Esse ambiente de alta polarização e violência política obrigou o governo a adotar uma forma de democracia plebiscitária, com uma série de referendos e eleições para reafirmar sua legitimidade. No entanto, essas medidas não foram suficientes para conter a crise, agravada ainda mais pelas sanções econômicas severas que levaram a uma emigração massiva da população e a uma deterioração das condições de vida.

OS MILITARES E O BLOCO SOCIAL CHAVISTA

Os militares desempenham um papel crucial na política venezuelana, sendo uma das únicas Forças Armadas da América do Sul com um regulamento explicitamente anti-imperialista. Ferreira observa que, enquanto alguns analistas criticam a presença militar no governo, a situação no Brasil também apresenta problemas relacionados ao poder militar e privilégios excessivos.

O bloco social que ainda apoia o chavismo inclui um setor interno produtivo, que surgiu em resposta ao bloqueio econômico. Além disso, a presença dos militares e o apoio de setores populares têm sido fundamentais para a manutenção do governo e para o enfrentamento das forças opositoras.
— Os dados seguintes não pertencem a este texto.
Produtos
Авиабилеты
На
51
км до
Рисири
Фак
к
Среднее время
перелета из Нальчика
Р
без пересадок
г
A VENEZUELA NÃO É UMA DITADURA

De acordo com Carla Ferreira, a Venezuela não pode ser classificada como uma ditadura no sentido tradicional. O país está longe de ser uma democracia liberal ocidental, mas sua realidade política é única e complexa. A situação atual é resultado de um processo revolucionário que não conseguiu efetivar todas as mudanças desejadas, criando um regime caracterizado por uma combinação de participação popular e centralização do poder.
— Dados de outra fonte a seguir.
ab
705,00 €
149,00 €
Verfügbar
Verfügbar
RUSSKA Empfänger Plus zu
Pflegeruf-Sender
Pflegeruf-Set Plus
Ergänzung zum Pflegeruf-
Ferreira compara a situação da Venezuela com outros regimes, como o de Netanyahu, e critica a tendência de rotular o governo venezuelano como uma ditadura sem considerar o contexto histórico e social. A Venezuela enfrenta um endurecimento do regime devido à sabotagem interna e externa, mas a legitimidade do governo é assegurada por eleições que, até o momento, têm sido limpas e livres.
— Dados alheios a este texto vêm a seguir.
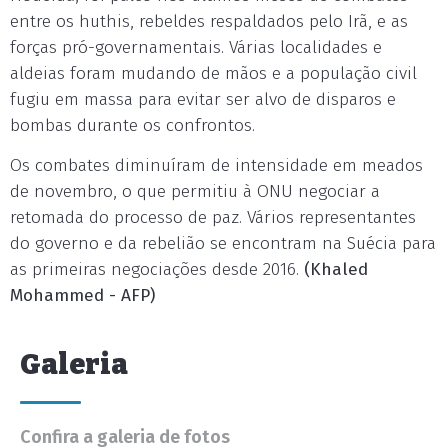
entre os huthis, rebeldes respaldados pelo Irã, e as
forças pró-governamentais. Várias localidades e
aldeias foram mudando de mãos e a população civil
fugiu em massa para evitar ser alvo de disparos e
bombas durante os confrontos.
Os combates diminuíram de intensidade em meados
de novembro, o que permitiu à ONU negociar a
retomada do processo de paz. Vários representantes
do governo e da rebelião se encontram na Suécia para
as primeiras negociações desde 2016.
(Khaled
Mohammed - AFP)
Galeria
Confira a galeria de fotos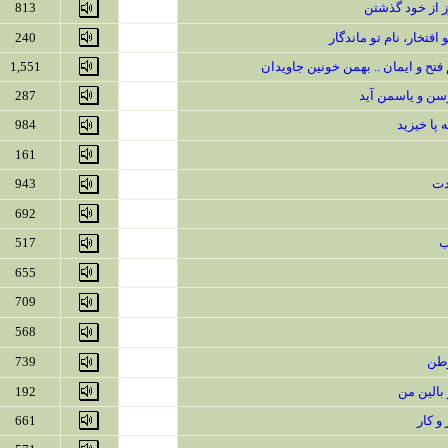
813
 افتخار، نام تو ماندگار
240
تح و ایمان .. بهمن خونین جاویدان
1,551
ن و یاسمن آید
287
 پا خیزید
984
161
دت
943
692
ب
517
655
709
568
وطن
739
بالین من
192
 و کار
661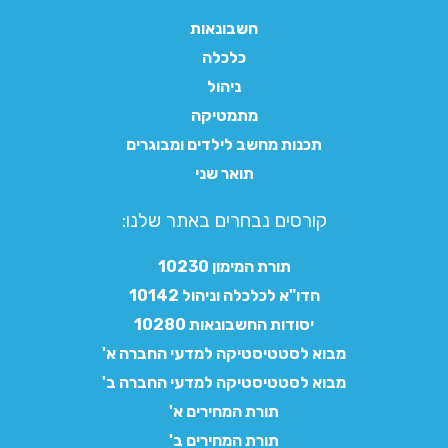
חשבונאות
כלכלה
ניהול
מתמטיקה
תכנות מחשב לילדים ומבוגרים
תואר שני
קורסים נבחרים באתר שלנו:​
תורת המימון 10230
חדו"א לכלכלה וניהול 10142
יסודות החשבונאות 10280
מבוא לסטטיסטיקה למדעי החברה א'
מבוא לסטטיסטיקה למדעי החברה ב'
תורת המחירים א'
תורת המחירים ב'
A SITUAÇÃO ELEITORAL ATUAL E AS PERSPECTIVAS FUTURAS

Sobre o recente processo eleitoral na Venezuela, Ferreira expressa cautela, ressaltando a necessidade de uma análise detalhada dos resultados antes de emitir julgamentos. Ela destaca a importância de respeitar a autodeterminação do povo venezuelano e a necessidade de uma solução negociada para a crise, com a participação de países como o Brasil, México e Colômbia.

O reconhecimento por parte dos Estados Unidos de uma suposta vitória do candidato opositor Edmundo González levanta preocupações sobre uma possível intervenção externa, o que poderia desestabilizar ainda mais a região. Ferreira sugere que o Brasil deve aprender com a experiência venezuelana e buscar uma política externa independente que promova a estabilidade regional e ajude a evitar a escalada de conflitos.

LIÇÕES PARA O BRASIL

O processo bolivariano e a polarização política na Venezuela oferecem lições importantes para o Brasil, especialmente no que diz respeito à necessidade de reformas institucionais e ao enfrentamento de tendências extremistas. A experiência venezuelana serve como um alerta sobre os perigos da impunidade e da violência política e destaca a importância de uma abordagem equilibrada e independente na política externa.